Extracted entries -
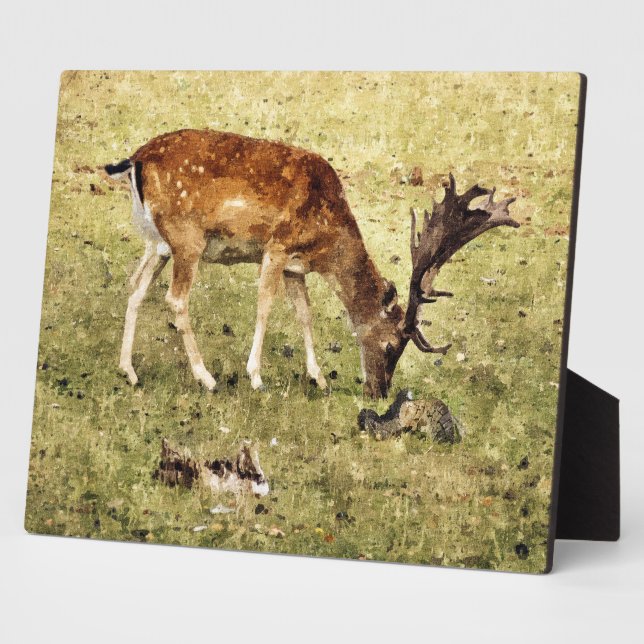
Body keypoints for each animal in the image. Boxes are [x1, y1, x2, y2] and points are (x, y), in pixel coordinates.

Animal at [105, 129, 518, 399]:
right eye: (391, 346)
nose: (380, 392)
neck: (326, 242)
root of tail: (135, 160)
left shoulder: (294, 266)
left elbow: (305, 314)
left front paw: (318, 377)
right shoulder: (277, 245)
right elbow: (265, 307)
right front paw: (256, 376)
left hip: (159, 243)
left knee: (135, 286)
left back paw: (129, 371)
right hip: (188, 237)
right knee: (175, 299)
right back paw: (205, 378)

Problem to work on - The records are to be returned verbatim. Skip any picture they contain.

Answer to this task -
Body keypoints for each animal in the image. Boxes are [x1, y1, x2, y2] and points are (x, y), in pixel coordinates.

Animal at [105, 129, 518, 399]:
right eye: (391, 346)
nose: (380, 392)
neck: (326, 242)
root of tail: (135, 160)
left shoulder: (294, 266)
left elbow: (305, 314)
left front paw: (318, 377)
right shoulder: (277, 245)
right elbow: (265, 307)
right front paw: (256, 376)
left hip: (159, 243)
left knee: (135, 286)
left back paw: (129, 371)
right hip: (188, 237)
right knee: (175, 299)
right back paw: (205, 378)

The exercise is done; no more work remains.